Assigned task
Your answer must be an exact transcription of every record below, with the pictures omitted.

----- Data for this task

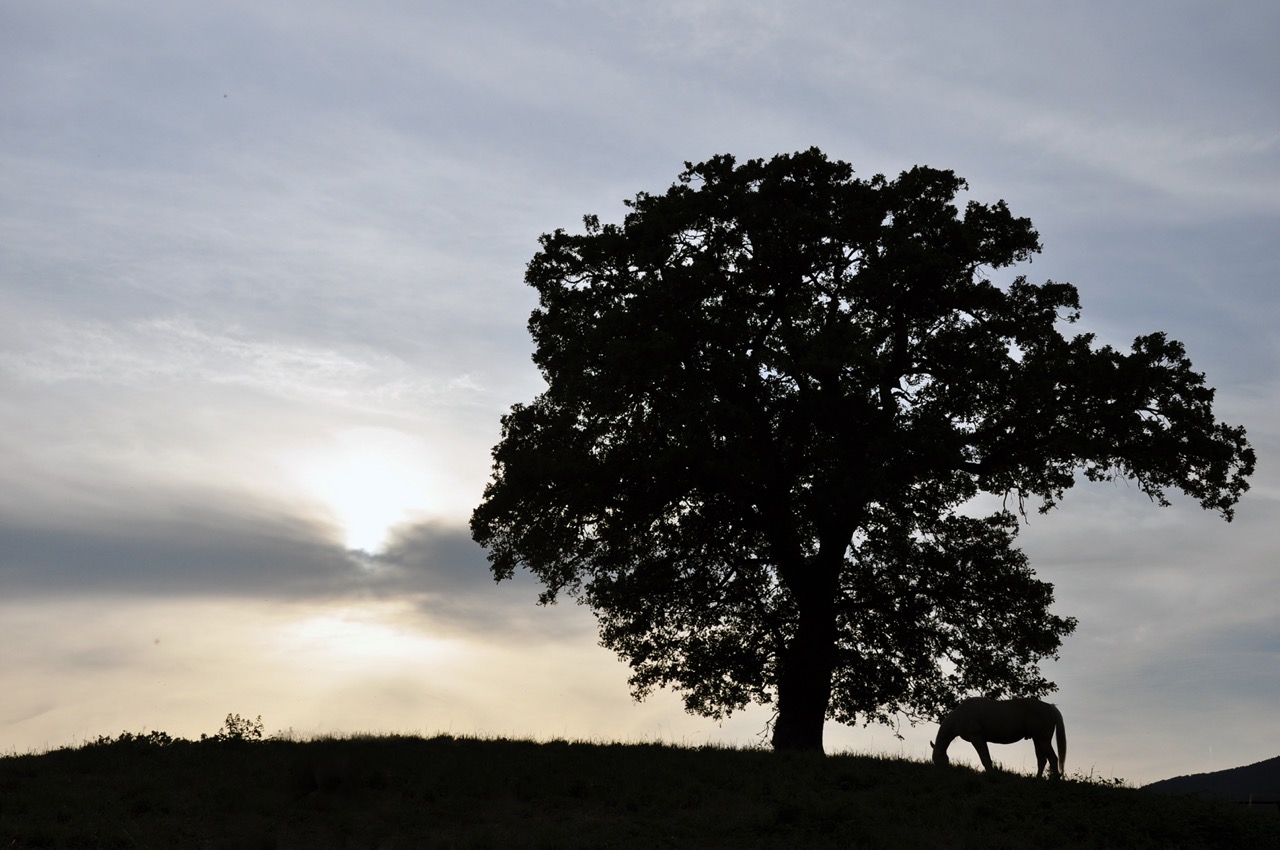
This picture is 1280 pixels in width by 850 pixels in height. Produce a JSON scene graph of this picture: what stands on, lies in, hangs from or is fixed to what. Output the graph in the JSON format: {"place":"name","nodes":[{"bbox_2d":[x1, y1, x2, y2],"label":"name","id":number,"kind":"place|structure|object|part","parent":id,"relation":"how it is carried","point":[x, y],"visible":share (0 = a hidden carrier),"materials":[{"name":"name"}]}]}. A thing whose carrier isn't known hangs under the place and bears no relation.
{"place":"outdoors","nodes":[
{"label":"outdoors","id":0,"kind":"place"},
{"bbox_2d":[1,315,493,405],"label":"cloud","id":1,"kind":"structure","parent":0,"point":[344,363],"materials":[{"name":"white"}]},
{"bbox_2d":[0,495,500,613],"label":"cloud","id":2,"kind":"structure","parent":0,"point":[159,556],"materials":[{"name":"grey"}]},
{"bbox_2d":[330,454,416,557],"label":"sun","id":3,"kind":"structure","parent":0,"point":[376,514],"materials":[{"name":"white"}]},
{"bbox_2d":[0,0,1279,773],"label":"sky","id":4,"kind":"structure","parent":0,"point":[815,127],"materials":[{"name":"grey"}]},
{"bbox_2d":[0,733,1279,849],"label":"grassy hill","id":5,"kind":"structure","parent":0,"point":[1198,806],"materials":[{"name":"plant"}]},
{"bbox_2d":[88,730,181,747],"label":"shrub","id":6,"kind":"object","parent":5,"relation":"on","point":[121,737],"visible":0.42,"materials":[{"name":"black plant"}]},
{"bbox_2d":[213,713,264,741],"label":"shrub","id":7,"kind":"object","parent":5,"relation":"on","point":[241,729],"visible":0.8,"materials":[{"name":"black plant"}]},
{"bbox_2d":[469,148,1259,761],"label":"large tree","id":8,"kind":"object","parent":5,"relation":"on","point":[802,623],"visible":0.97,"materials":[{"name":"plant"}]},
{"label":"trunk","id":9,"kind":"part","parent":8,"relation":"part of","materials":[{"name":"black wood"}]},
{"bbox_2d":[930,696,1068,774],"label":"horse","id":10,"kind":"object","parent":5,"relation":"on","point":[1023,719],"visible":0.93},
{"bbox_2d":[1236,797,1279,812],"label":"fence","id":11,"kind":"object","parent":5,"relation":"on","point":[1263,801],"visible":0.5,"materials":[{"name":"brown wood"}]},
{"bbox_2d":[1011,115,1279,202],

----------

Response box
This picture is 1280 pixels in width by 850 pixels in height. Produce a JSON scene graph of this picture: what stands on, lies in, hangs from or is fixed to what. Output the graph in the JSON format: {"place":"name","nodes":[{"bbox_2d":[x1, y1, x2, y2],"label":"name","id":number,"kind":"place|structure|object|part","parent":id,"relation":"how it is carried","point":[x, y],"visible":share (0 = a hidden carrier),"materials":[{"name":"name"}]}]}. A thing whose carrier isn't known hangs under the place and bears no relation.
{"place":"outdoors","nodes":[
{"label":"outdoors","id":0,"kind":"place"},
{"bbox_2d":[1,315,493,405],"label":"cloud","id":1,"kind":"structure","parent":0,"point":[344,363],"materials":[{"name":"white"}]},
{"bbox_2d":[0,495,500,613],"label":"cloud","id":2,"kind":"structure","parent":0,"point":[159,556],"materials":[{"name":"grey"}]},
{"bbox_2d":[330,454,416,557],"label":"sun","id":3,"kind":"structure","parent":0,"point":[376,514],"materials":[{"name":"white"}]},
{"bbox_2d":[0,0,1279,773],"label":"sky","id":4,"kind":"structure","parent":0,"point":[815,127],"materials":[{"name":"grey"}]},
{"bbox_2d":[0,733,1279,849],"label":"grassy hill","id":5,"kind":"structure","parent":0,"point":[1198,806],"materials":[{"name":"plant"}]},
{"bbox_2d":[88,730,181,747],"label":"shrub","id":6,"kind":"object","parent":5,"relation":"on","point":[121,737],"visible":0.42,"materials":[{"name":"black plant"}]},
{"bbox_2d":[213,713,264,741],"label":"shrub","id":7,"kind":"object","parent":5,"relation":"on","point":[241,729],"visible":0.8,"materials":[{"name":"black plant"}]},
{"bbox_2d":[469,148,1259,761],"label":"large tree","id":8,"kind":"object","parent":5,"relation":"on","point":[802,623],"visible":0.97,"materials":[{"name":"plant"}]},
{"label":"trunk","id":9,"kind":"part","parent":8,"relation":"part of","materials":[{"name":"black wood"}]},
{"bbox_2d":[930,696,1068,774],"label":"horse","id":10,"kind":"object","parent":5,"relation":"on","point":[1023,719],"visible":0.93},
{"bbox_2d":[1236,797,1279,812],"label":"fence","id":11,"kind":"object","parent":5,"relation":"on","point":[1263,801],"visible":0.5,"materials":[{"name":"brown wood"}]},
{"bbox_2d":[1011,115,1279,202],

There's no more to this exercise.